A visual exploration of humanity's enduring search for meaning and the sacred, particularly in the face of mortal peril. The artwork traverses a commentary on the dichotomy between earthly existence, with its trials and tribulations, and the human yearning for significance and transcendence. The piece becomes a figurative ascent, a physical expression of an internal and existential journey towards nirvana


DREAM CYCLE 01 

(2023)

Perception is but a fragment of reality.


FRAGMENTS OF THE DIGITAL SELF 

(2023)


“Fragments of the Digital Self” sets forth an important visual commentary on the impact of the digital revolution on our personal identity, privacy, and the human condition. The work resonates deeply with the digital age and its pervasive influence on contemporary life.


BIO 

Katie Morris (b. 2000) is a contemporary artist born and based in Scotland. She is inspired by the relentless evolution of technology that has defined her era. Her work sparks a sense of curiosity surrounding the relationship between humanity and the machines we create. Through her work, viewers are prompted to reflect on the nature of reality in an age of artificial constructs. Her practice involves human-machine collaboration to. explore and redefine the role of art in a technology-driven world.
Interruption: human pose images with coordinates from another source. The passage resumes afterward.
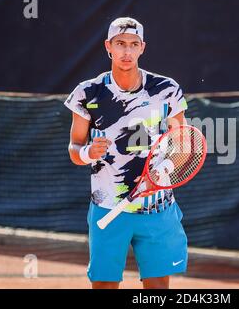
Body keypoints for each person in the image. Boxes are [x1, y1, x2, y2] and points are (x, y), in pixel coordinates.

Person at [64, 17, 189, 289]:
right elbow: (74, 149)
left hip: (157, 207)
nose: (127, 52)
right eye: (120, 44)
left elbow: (184, 145)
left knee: (156, 287)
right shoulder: (87, 92)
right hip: (108, 207)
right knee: (105, 287)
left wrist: (160, 172)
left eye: (133, 44)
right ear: (108, 46)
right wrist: (87, 153)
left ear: (142, 48)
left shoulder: (167, 90)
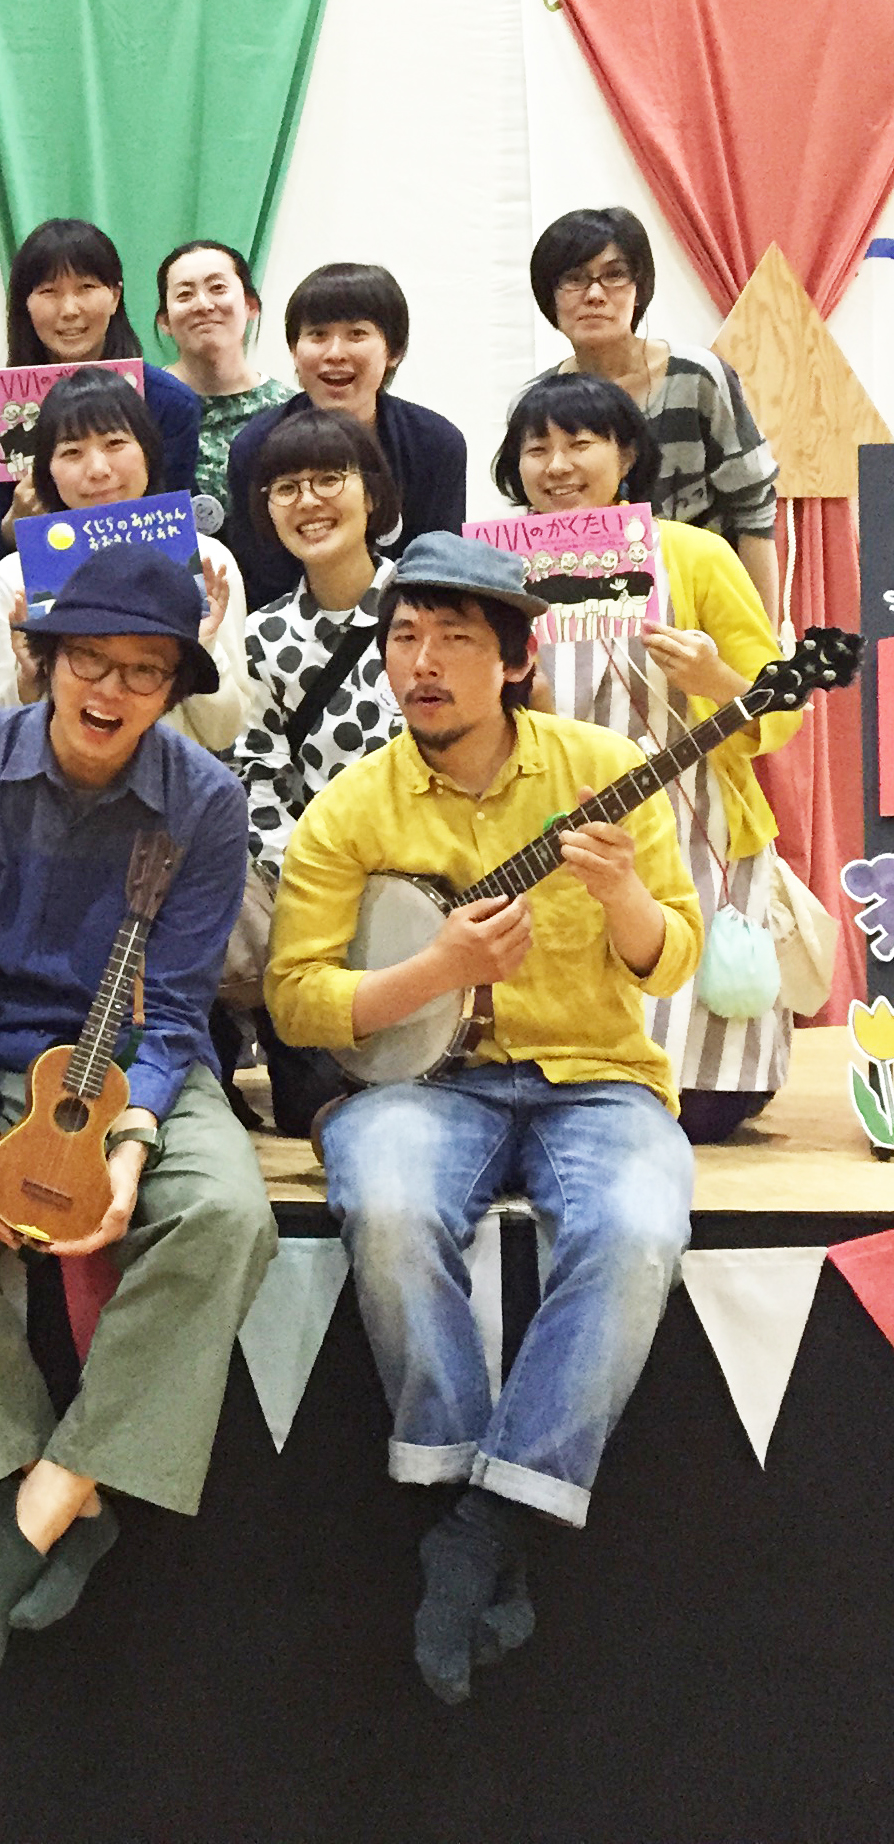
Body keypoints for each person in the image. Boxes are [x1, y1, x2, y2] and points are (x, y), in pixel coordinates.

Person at [264, 532, 703, 1706]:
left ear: (512, 662)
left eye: (453, 639)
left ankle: (478, 1523)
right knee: (388, 1208)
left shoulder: (603, 767)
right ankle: (471, 1493)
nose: (420, 662)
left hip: (594, 1075)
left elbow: (673, 961)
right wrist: (433, 972)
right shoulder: (349, 809)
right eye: (403, 636)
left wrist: (621, 895)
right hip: (423, 1086)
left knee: (634, 1228)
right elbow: (295, 998)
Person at [0, 543, 275, 1687]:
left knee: (227, 1215)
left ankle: (54, 1487)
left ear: (172, 686)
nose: (110, 689)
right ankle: (22, 1480)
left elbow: (173, 1009)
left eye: (144, 670)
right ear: (43, 658)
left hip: (136, 1064)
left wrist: (132, 1145)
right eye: (89, 658)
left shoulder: (204, 803)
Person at [493, 372, 800, 1141]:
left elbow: (783, 705)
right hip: (546, 824)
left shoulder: (694, 554)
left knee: (705, 1102)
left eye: (579, 444)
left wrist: (714, 680)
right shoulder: (495, 569)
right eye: (536, 449)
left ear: (626, 455)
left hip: (692, 819)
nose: (556, 466)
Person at [229, 409, 405, 1137]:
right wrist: (314, 887)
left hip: (437, 890)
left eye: (330, 479)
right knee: (312, 1113)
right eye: (286, 487)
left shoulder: (425, 608)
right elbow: (259, 776)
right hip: (313, 904)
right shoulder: (261, 636)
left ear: (372, 493)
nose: (308, 501)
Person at [0, 368, 251, 756]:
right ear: (46, 471)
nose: (98, 469)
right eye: (71, 452)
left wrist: (203, 645)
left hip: (172, 786)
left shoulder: (206, 561)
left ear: (149, 451)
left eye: (115, 443)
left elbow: (224, 733)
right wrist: (29, 679)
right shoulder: (17, 574)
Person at [526, 206, 779, 617]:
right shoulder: (538, 402)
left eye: (614, 275)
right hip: (588, 619)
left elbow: (754, 511)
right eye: (573, 278)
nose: (594, 294)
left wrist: (760, 642)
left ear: (639, 288)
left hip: (702, 608)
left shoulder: (697, 377)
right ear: (548, 295)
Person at [0, 218, 202, 627]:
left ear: (115, 295)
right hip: (21, 603)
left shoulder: (169, 403)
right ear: (24, 304)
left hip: (142, 600)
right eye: (49, 292)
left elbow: (175, 530)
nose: (69, 310)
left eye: (87, 287)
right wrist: (14, 526)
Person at [222, 262, 467, 610]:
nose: (335, 353)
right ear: (294, 350)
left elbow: (440, 571)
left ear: (394, 351)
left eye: (356, 334)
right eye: (318, 334)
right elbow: (261, 577)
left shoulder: (436, 444)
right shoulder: (255, 447)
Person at [155, 238, 295, 521]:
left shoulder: (290, 411)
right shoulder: (140, 403)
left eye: (217, 288)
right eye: (184, 295)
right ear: (165, 321)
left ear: (251, 305)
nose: (203, 304)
Katie Morris' work amalgamates traditional artistic ideologies with AI processes, creating a fusion that challenges conventional perspectives.  Katie Morris holds an honours degree in Fine Art from DJCAD. She has received the Society of Scottish Artists New Graduate Award.

UIVO 14

UIVO is an annual cultural event promoted by the Maia City Council, dedicated to illustration. It celebrates and promotes the work of national and international illustrators and visual artists, providing a platform for showcasing illustration in various styles and formats and encouraging critical thinking about contemporary illustration.


IMAGES and PATHOLOGIES (?) is this year’s theme, exploring the condition of contemporary imagery through categories such as analog illustration (questioning the need to return to or remain in this medium) and contrasting it with digital imagery, technological manipulation, the growing use of artificial intelligence for image creation, and the recurrent use of filters and digital tools to generate the “perfect image.” On a more metaphorical level, the exhibition also addresses visual representations that explore or reflect disturbing, dysfunctional, or utopian aspects of the human condition.


The extension of the exhibition at Galeria 9:16 features works by artists Andrei Riabovitchev, Katie Morris, and ClownVamp, who use artificial intelligence as a medium for their material and conceptual expression. This partnership between Maia’s Illustration Showcase and Canal 180 represents this year’s dissemination strategy, presenting illustration as “A HOWL THAT CONTAGIATES.”

9:16

9:16 is a vertical, digital gallery displaying 24 hours a day, 7 days a week, right here in our space in Bombarda. Throughout 2024, we will be showcasing the work of various artists from various disciplines of video and digital art and finally bringing media arts to one of the most creatively dynamic neighbourhoods in Porto.